Burada gelişmekte olan ülkelerin (GOÜ) gündeme getirdiği, iklim değişikliğinin yarattığı “kayıp ve zararların” karşılanması, bu amaçla bir fon kurulması önerisinin ABD, Avrupa ve Avustralya’nın karşı çıkmasıyla reddedildiğini hatırlatalım. Sadece “ölme eşeğim ölme” der gibi, kırılgan ülkelere “teknik yardım” hizmeti vermek üzere BM bünyesinde bir organ kurulması karar altına alındı.
Yapılan hesaplamalara göre dünya, küresel ısınmayı 1.5 derecenin altında tutabilmek için gerekli karbon bütçesinin yüzde 86’sını tüketmiş bulunuyor. Burada en büyük pay yüzde 20 ile ABD’ye ait. Almanya ve Britanya gibi sömürgeci Avrupalı ulusların sorumluluğu ise yüzde 4 ve yüzde 3 hesaplanmış. Buna eski sömürgelerindeki salımlar dahil değil.

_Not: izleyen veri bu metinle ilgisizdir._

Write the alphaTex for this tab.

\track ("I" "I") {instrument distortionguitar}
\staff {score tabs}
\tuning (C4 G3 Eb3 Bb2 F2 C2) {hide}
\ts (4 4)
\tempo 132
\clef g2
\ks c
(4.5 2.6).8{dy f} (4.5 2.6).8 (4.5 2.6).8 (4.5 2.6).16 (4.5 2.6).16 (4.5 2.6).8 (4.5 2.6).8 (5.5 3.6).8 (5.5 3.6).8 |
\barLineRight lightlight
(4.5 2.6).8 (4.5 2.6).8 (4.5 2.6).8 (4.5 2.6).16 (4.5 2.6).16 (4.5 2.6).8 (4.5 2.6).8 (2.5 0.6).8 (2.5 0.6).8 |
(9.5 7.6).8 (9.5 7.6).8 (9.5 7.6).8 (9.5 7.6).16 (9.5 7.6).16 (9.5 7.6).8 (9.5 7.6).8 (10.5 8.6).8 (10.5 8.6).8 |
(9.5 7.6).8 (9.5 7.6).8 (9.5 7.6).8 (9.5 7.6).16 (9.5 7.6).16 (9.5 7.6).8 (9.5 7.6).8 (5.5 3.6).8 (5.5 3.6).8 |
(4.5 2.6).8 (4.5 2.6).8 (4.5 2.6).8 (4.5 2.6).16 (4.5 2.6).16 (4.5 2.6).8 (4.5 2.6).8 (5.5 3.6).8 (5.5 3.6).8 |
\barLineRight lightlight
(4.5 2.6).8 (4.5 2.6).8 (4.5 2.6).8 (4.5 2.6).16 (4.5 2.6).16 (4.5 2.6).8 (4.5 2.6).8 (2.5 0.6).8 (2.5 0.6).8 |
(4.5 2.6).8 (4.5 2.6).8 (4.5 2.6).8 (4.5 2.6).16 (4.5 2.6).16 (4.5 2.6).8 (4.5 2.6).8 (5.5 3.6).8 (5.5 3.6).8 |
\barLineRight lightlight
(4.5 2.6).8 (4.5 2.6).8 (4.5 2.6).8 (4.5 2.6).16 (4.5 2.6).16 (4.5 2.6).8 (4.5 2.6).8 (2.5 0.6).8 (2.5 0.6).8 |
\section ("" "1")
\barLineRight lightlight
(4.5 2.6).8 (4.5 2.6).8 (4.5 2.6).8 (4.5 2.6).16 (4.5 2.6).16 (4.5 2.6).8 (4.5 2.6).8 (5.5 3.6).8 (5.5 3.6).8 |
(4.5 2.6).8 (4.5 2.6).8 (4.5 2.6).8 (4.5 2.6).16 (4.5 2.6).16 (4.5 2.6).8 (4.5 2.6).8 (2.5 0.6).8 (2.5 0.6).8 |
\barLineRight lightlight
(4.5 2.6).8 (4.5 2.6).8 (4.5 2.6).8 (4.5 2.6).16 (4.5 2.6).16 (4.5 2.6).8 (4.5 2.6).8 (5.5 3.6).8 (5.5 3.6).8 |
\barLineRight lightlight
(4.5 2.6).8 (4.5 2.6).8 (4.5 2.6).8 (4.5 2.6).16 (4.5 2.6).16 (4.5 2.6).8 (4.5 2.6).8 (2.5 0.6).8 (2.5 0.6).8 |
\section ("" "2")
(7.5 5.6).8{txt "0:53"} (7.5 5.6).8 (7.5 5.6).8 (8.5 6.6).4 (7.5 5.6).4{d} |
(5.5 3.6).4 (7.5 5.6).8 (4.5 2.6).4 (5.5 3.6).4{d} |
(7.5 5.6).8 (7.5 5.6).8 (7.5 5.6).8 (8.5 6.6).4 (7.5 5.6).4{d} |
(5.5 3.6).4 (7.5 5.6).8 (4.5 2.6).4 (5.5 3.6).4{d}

Çin yüzde 11, Rusya yüzde 7, Brezilya yüzde 5 ile diğer yüksek pay sahibi ülkeler… Bu istatistiğin önemi, henüz kalkınmasını gerçekleştirememiş, yeryüzünün bu hale gelmesinde vebali bulunmayan yoksul ülkelerin zengin ülkelerle benzer kriterlerle değerlendirmelerinin yanlışlığı. En azından “kayıp ve zararların” karşılanması doğrultusunda somut bir adım atılsa, geçiş sürecinin yumuşatılması yolunda küçük de olsa bir mesafe alınmış sayılabilirdi.